[Dataset entries]
☆ ☆ ☆ ☆ ☆ ☆ ☆

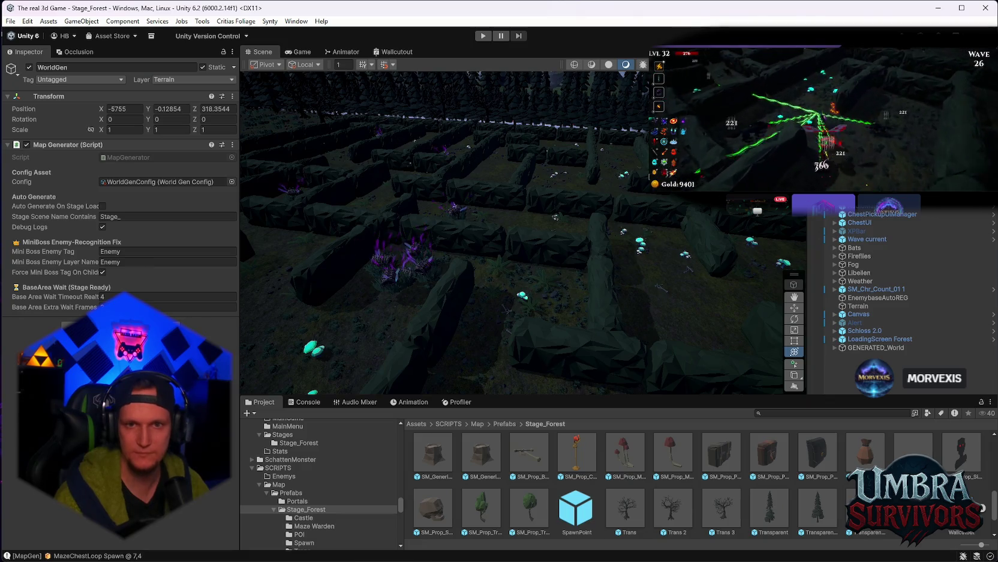
Frame the spawned FloorTrapMaze(Clone) in the maze and restart its spike particle effect.
scroll(900, 300, "up", 2)
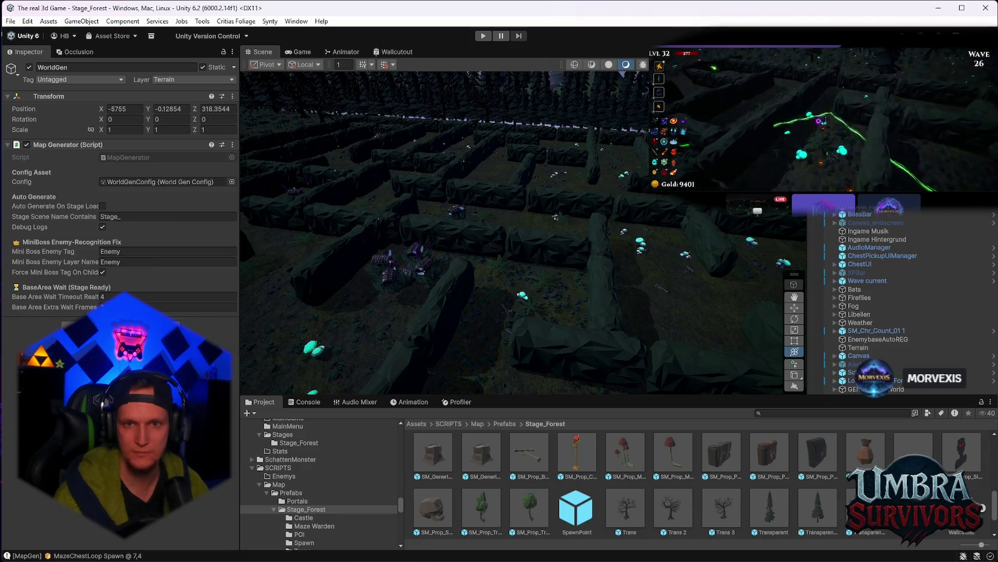
scroll(900, 300, "up", 2)
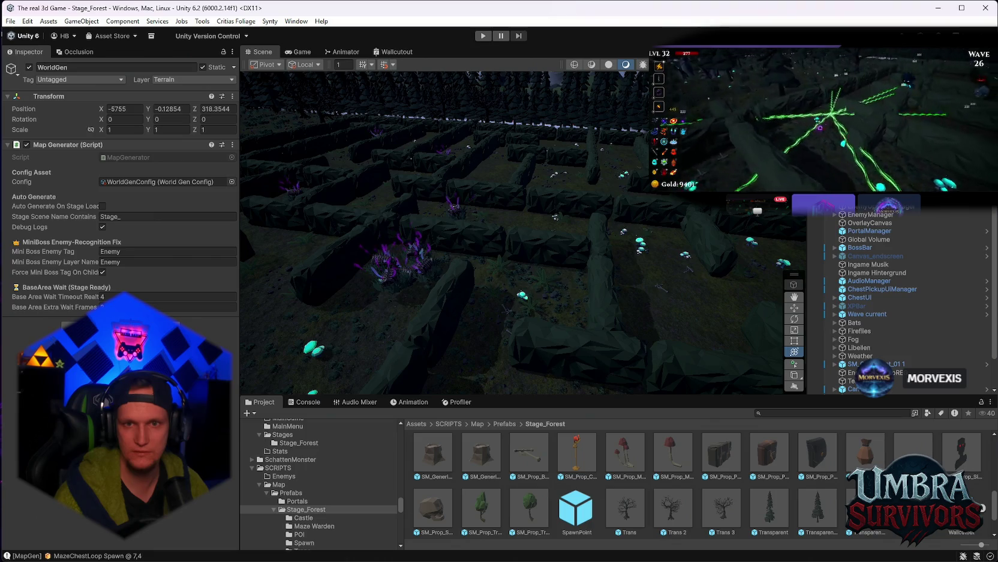
scroll(900, 300, "up", 1)
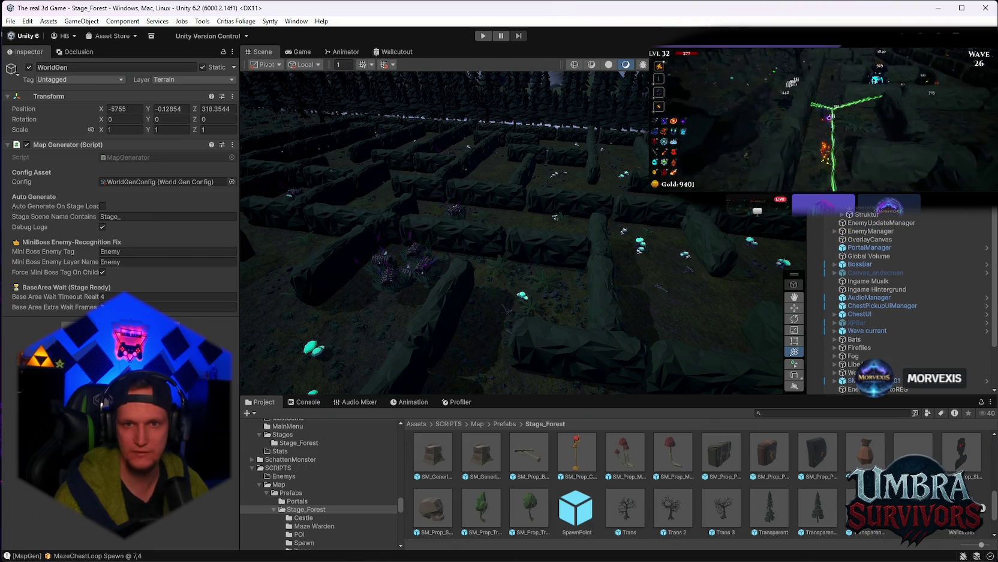
scroll(900, 300, "down", 2)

☆ ☆ ☆ ☆ ☆ ☆ ☆

### Task brief
Across the data, tally the lines containing "scroll" and give back the number alone.

### Response to this task
4